The death of a Creston woman from a fatal interaction between two prescription drugs has led to a call from the B.C. Health Professions Review Board for mandatory reporting of adverse drug reactions.
Helena Lambert's 2012 death has already led to regulatory sanctions against a doctor and three pharmacists who were ultimately deemed to have failed the 76-year-old in issuing the medication and overlooking warnings about the risk.
In a decision prompted by a complaint from Lambert's son, the review board says the province should act to prevent future tragedies.
"The unique circumstances of this case warrant my respectfully offering some observations from the tragic circumstances of this case," writes board member Marilyn Clark.
"One is that all health practitioners in British Columbia be required, as they are in the case of gunshot wounds, to report medication incidents with adverse outcomes in order to reduce the number of occurrences in future cases. It should not be left to grieving families to report these incidents."
'Still looking for accountability'
The review board has no authority to force a change in legislation, but Lambert's son says he hopes the province is listening.
Three years after a nightmare that began with a blister on his mother's foot, Ernie Lambert says the pain of her ordeal is still emotionally raw for him. He wants to ensure it doesn't happen to anyone else.
"No matter what I do, it's not going to bring my mum back," he said. "But if we can get something out of this — and their recommendation is a pretty strong something — I would really like to see that. The other thing is, I'm still looking for accountability."

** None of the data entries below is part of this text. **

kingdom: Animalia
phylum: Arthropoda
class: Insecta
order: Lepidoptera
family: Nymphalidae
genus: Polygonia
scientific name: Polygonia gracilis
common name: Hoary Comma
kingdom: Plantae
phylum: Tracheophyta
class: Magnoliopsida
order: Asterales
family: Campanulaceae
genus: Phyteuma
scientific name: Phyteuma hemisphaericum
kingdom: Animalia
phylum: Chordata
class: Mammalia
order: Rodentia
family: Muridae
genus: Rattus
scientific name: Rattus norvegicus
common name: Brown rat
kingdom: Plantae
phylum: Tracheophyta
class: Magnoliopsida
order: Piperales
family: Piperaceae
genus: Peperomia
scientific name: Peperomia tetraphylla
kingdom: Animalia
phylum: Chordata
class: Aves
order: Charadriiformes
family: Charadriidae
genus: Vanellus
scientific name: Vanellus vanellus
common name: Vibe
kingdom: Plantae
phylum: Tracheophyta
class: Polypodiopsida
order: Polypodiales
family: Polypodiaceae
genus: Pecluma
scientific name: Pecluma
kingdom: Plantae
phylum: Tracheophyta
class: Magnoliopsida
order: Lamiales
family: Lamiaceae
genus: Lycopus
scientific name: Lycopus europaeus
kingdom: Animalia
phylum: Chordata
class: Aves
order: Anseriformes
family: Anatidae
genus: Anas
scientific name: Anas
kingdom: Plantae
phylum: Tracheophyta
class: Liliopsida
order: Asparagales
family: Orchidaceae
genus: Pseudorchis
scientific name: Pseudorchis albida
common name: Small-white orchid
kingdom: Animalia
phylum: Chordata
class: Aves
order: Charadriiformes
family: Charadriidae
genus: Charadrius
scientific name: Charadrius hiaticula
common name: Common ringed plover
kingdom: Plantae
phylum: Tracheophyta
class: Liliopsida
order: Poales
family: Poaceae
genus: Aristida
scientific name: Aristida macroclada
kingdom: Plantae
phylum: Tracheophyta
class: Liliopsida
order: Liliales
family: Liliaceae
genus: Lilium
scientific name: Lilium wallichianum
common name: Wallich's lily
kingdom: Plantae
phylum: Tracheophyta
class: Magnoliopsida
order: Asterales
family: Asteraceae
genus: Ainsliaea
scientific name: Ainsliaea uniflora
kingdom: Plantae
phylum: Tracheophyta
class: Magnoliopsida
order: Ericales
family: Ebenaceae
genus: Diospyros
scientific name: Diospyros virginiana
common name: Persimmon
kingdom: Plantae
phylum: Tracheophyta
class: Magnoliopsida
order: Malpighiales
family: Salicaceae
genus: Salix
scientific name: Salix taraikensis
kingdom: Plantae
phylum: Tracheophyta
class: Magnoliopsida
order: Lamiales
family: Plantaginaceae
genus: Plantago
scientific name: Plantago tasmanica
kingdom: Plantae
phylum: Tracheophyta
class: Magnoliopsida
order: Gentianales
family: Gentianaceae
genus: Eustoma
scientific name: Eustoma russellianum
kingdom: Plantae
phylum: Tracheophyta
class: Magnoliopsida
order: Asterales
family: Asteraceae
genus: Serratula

Lambert spoke to CBC's Go Public in 2014 about the situation.
Helena Lambert was an active, independent woman who had been prescribed a total of 12 medications for conditions including colitis, chronic kidney disease and chronic obstructive lung disease.
In June 2012, she was prescribed allopurinal after being diagnosed with gout. Several weeks later, after developing a blister, Lambert was transported to hospital.
A physician concluded that the interaction between the Allopurinal and another drug, mercaptopurine, was causing her immune system to shut down. Lambert died on September 3.
According to the review board decision, a physician at the hospital said: "this should never have occurred, it was 100 per cent preventable."
Suspensions and education
In the wake of his mother's death, Ernie Lambert complained to both the B.C. College of Physicians and Surgeons and the College of Pharmacists of B.C.
Lambert's doctor was required to take a course for his mistake; he told his regulator he relies on pharmacists to check on adverse drug interactions.
Two of the pharmacists received 30-day suspensions and their manager was required to implement pharmacy policy and training on assessing drug-related problems.
But Lambert appealed both decisions to the review board. He said the board has yet to make a decision on the ruling by the College of Physicians and Surgeons.
According to the review board, one of the pharmacists has moved to another jurisdiction and another left the practice and is dealing with severe depression as a result of the incident.
Clark upheld the sanctions against the pharmacists, finding the college's investigation adequate and the decision reasonable.
But she acknowledged Lambert's concerns with the call for mandatory reporting.
At present Health Canada's MedEffect database collects reports of adverse reactions to medication in Canada. According to the department, manufacturers and hospitals are obliged to report them, whereas consumers and health professionals are "invited" to report.
"A sector-wide reporting requirement would go a long way toward ensuring that the maximum future learning and prevention benefits — perhaps including the updating of drug interaction databases — are extracted from unfortunate incidents," wrote Clark.
'It needs to apply across the board'
University of Victoria drug policy researcher Alan Cassels says the province should take Clark's suggestion seriously.
He says authorities should treat adverse drug interactions like any other threat to public safety.
"They convene all kinds of investigations to determine what went wrong, and that information is used to prevent it happening in the future," he said.
"With the drug world, there's no teams of investigators jumping up to investigate drug errors because most of the time they're never really reported."
Clark suggested that at the very least, B.C.'s college of pharmacists should use its authority to force its registrants to report adverse reactions.
"It needs to apply across the board," Lambert said. "Forcing the reporting of these incidents would certainly increase the accountability significantly."